Monika Marons erste Reaktion ist abwägend: „Ich bin weit davon entfernt, das für das gleiche zu halten, was die Stasi gemacht hat.“ Dass deren Methoden jetzt wieder zur Anwendung kommen, findet sie wenig überraschend: „Natürlich kommen Behörden oder Institutionen, wenn sie erst einmal angefangen haben, in Extremen zu denken, alle auf dieselben Ideen.“ Für extrem hält die Schriftstellerin ein Sicherheitsbedürfnis, das sie auf den verschiedensten Gebieten, in der Politik wie im Privatleben, stetig anwachsen sieht. „Wir können nicht mehr die kleinste Lücke im System ertragen. Am Ende werden uns unsere Sicherheitsbedürfnisse noch erdrosseln.“ Dass der Staat Gewalttätern entgegentreten muss, ist für die Schriftstellerin selbstverständlich. „Aber wir sind dabei in einer großen Zwickmühle: Wir können entweder relativ verwundbar bleiben, oder uns so absichern und abschotten, dass wir darüber die Freiheit abschaffen, die wir eigentlich verteidigen wollen.“
Eigendynamik des Polizeiapparats
„Es war eben doch nicht alles schlecht in DDR“, sagt Jens Sparschuh ironisch. „Langsam merkt der Westen das eben auch, erst der grüne Pfeil fürs Linksabbiegen, dann die Kindergärten, jetzt die Geruchskonserven“. Sparschuh, der in Potsdam lebt, empfindet den Vorgang vor allem als zynisch, interessiert sich aber für die „sinnliche Komponente“ des Vorgangs. Die Nase, sagt Sparschuh, sei doch wohl das einzige verlässliche Organ der Erinnerung.

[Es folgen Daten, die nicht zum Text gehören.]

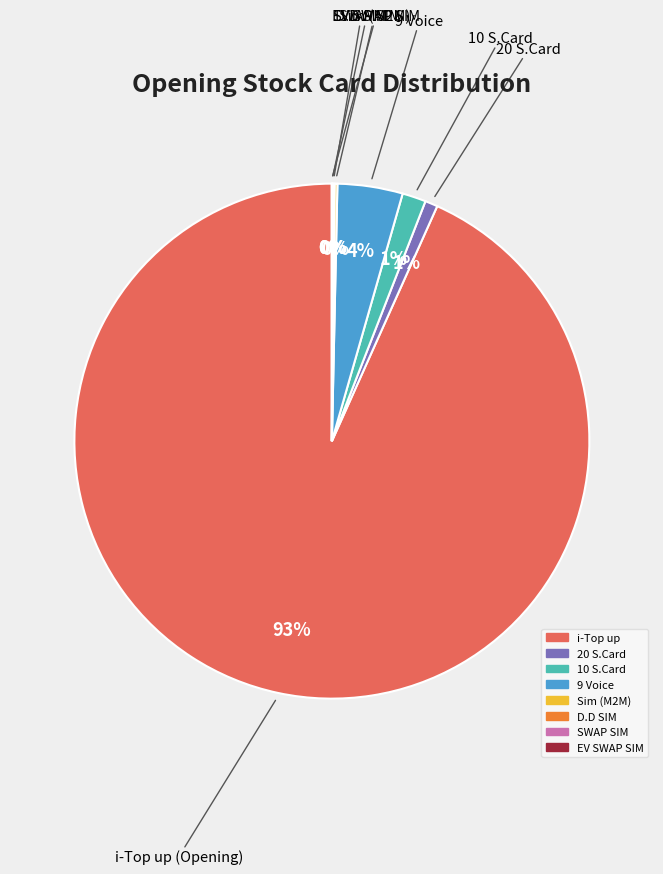

To the nearest percent, what is the average slice percentage?

12%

Jenny Erpenbeck war 1989 22 Jahre alt. „Dass ich in der DDR aufgewachsen bin, hat für mich unter anderem mit sich gebracht, dass ich keiner Regierung blind vetrrauen könnte.“ Dass sich die Bundesanwaltschaft einer Stasi-Methode bedient, findet sie nicht überraschend und schon gar nicht schockierend. „Es wäre ja schön, wenn alle üblen Methoden mit der Stasi untergegangen wären. Aber jeder Geheimdienst, jeder Polizeiapparat hat doch eine Eigendynamik, die dazu führt, dass er jedes Mittel anwendet, dass ihm erlaubt ist.“
Schröders Irrtum, Schäubles Urteil
Ist es diese Eigendynamik, die uns jetzt Konserven mit Körpergeruchsproben von Globalisierungsgegnern eingebracht hat? Als der damalige Bundeskanzler Gerhard Schröder und sein Innenminister Otto Schily im Januar 2000 die Gauck-Behörde besuchten, sagte Schröder angesichts der Stasi-Geruchsproben: „Das ist die Perversion von Staat“. Am gestrigen Dienstag erklärte Schilys Nachfolger Wolfgang Schäuble, das Vorgehen der Polizei für angemessen. Schröder muss sich also geirrt haben. Aber worüber? Über die Methode? Oder über den Staat, der sie erfunden hat. Oder über den Staat, der keinerlei Hemmung zeigt, sie zu übernehmen? Wenn die Stasi die Proben nicht heimlich, sondern offiziell abnahm, zwang sie die Betroffenen, sich ein Tuch eine halbe Stunde lang auf die Leistengegend zu pressen. Die Umstände dürften in der Regel die erforderliche Schweißproduktion garantiert haben.